The Minotaur by Barbara Vine

April 7, 2010

A few weeks ago, during a cold and rainy weekend, I felt like I needed to get out of the house, go somewhere cozy, and start a good mystery. The only problem was that I didn’t have many modern mysteries sitting around the house unread. So I walked across the street to the local bookstore, and with Karen’s recommendations in mind, perused the mystery section  until I settled on Barbara Vine’s The Minotaur. I then walked over to a great cafe, ordered a warm sandwich and then basically didn’t put this book down until I finished it a day or so later.

Barbara Vine is one of the pen names of Ruth Rendell, who is considered one of the best modern mystery writers. Before The Minotaur, I hadn’t read anything by her (under either name), so I can’t compare how her Vine books compare with her others. I will say that although this book was published by “Vintage Crime,” I haven’t the slightest idea why this book would really be considered a mystery or even a crime novel. Yes, someone dies. No, that doesn’t make it a mystery. Why this book with a death in it is considered anything other than literary fiction is really the only mystery to me. There are so many “literary” books published every year that are not nearly as well written, have worse character development, and contain fewer psychological insights than this novel does. I would say that The Minotaur is a suspenseful piece of literature that happens to have a murder in it.

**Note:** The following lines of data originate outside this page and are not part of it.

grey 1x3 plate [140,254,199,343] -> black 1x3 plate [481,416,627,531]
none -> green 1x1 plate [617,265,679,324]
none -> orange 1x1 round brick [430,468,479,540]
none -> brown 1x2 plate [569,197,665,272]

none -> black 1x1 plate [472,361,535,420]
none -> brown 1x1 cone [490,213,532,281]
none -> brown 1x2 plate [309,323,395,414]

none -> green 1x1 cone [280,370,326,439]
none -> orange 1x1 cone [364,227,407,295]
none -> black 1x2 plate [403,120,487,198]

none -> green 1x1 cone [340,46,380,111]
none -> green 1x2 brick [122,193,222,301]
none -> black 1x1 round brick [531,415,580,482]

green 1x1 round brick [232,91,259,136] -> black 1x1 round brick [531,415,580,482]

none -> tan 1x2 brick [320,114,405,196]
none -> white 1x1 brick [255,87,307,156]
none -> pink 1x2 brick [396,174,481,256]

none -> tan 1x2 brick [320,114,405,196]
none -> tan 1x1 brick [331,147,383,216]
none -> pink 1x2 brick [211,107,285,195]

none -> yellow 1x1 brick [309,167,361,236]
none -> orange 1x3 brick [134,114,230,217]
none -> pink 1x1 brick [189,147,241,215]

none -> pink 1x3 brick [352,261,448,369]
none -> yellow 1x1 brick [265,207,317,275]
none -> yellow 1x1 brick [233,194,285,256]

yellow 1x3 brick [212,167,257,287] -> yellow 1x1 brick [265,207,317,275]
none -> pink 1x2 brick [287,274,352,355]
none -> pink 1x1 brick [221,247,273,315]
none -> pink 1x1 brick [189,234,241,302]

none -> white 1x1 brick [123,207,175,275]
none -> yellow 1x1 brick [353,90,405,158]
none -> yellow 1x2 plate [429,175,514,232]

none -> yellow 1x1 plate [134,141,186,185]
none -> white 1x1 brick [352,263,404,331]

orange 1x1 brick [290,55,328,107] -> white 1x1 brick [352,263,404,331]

With that complaint out of the way, I’m sure that by now most of you can tell that I loved this book. The story centers around a Swedish nurse, Kerstin, who takes a job as a nurse at an old English country house in the 1960s. As time goes by, Kerstin begins to know the family–a mother, three daughters, and a son–and their eccentric ways and relationships. She also learns about the funny little town they live in and the people who live there. The interesting thing about this book is that there isn’t a single bit of coincidence or sleuthing–instead, it’s all about the psychology of what makes people act the way they do. The events of the plot occur not because someone has a crazy motive or because something unexpected happened, they occur because of the natural tensions that arise out of complex and convoluted personal relationships. For that reason, The Minotaur was unlike any other “mystery” book I’ve read, and now I understand why Vine/Rendell is considered a master of suspense. I can’t wait to pick up another one of her books!



  1. I love Ruth Rendell, especially when she’s writing as Barbara Vine. This wasn’t my favorite Vine (A Dark-Adapted Eye is my fave), but even mid-level Vine is better than most psychological suspense novels out there.

    As for her Rendell books, I think they’re closer to being traditional crime novels, and they’re also usually quite good. I tend to avoid her Inspector Wexford books, but I’ve liked the others.

    • I’m glad that I have several other excellent Vine’s ahead of me!

  2. I’m so pleased that you like Barbara Vine! I recommend her to anyone that will listen to me. Vine/Rendell has written so many great books. I really recommend Anna’s Book. And The Blood Doctor. . . I could go on and on. I enjoy the Wexford books also, and the short stories.

    • Anna’s Book is definitely on my to-read-soon list; I just have to find a copy in the US!

  3. I love Barbara Vine/Ruth Rendell’s novels and I’ve read quite a few of them (most of the Vines) and she doesn’t always fit the mystery/crime mold well. I think it is the psychological aspect that puts here there–usually something bad has happened and the story revolves around figuring out why. If you liked this one, some of her older books are even better! I liked The Minotaur a lot. A Dark Adapted Eye is also my favorite but also loved A Fatal Inversion, Anna’s Book and A Judgement in Stone, which is a Rendell novel. Really, almost anything by her is going to be good!

    • I think you’re definitely right–the psychology in her novels really differentiates her. I will be on the lookout for some of the titles you mentioned.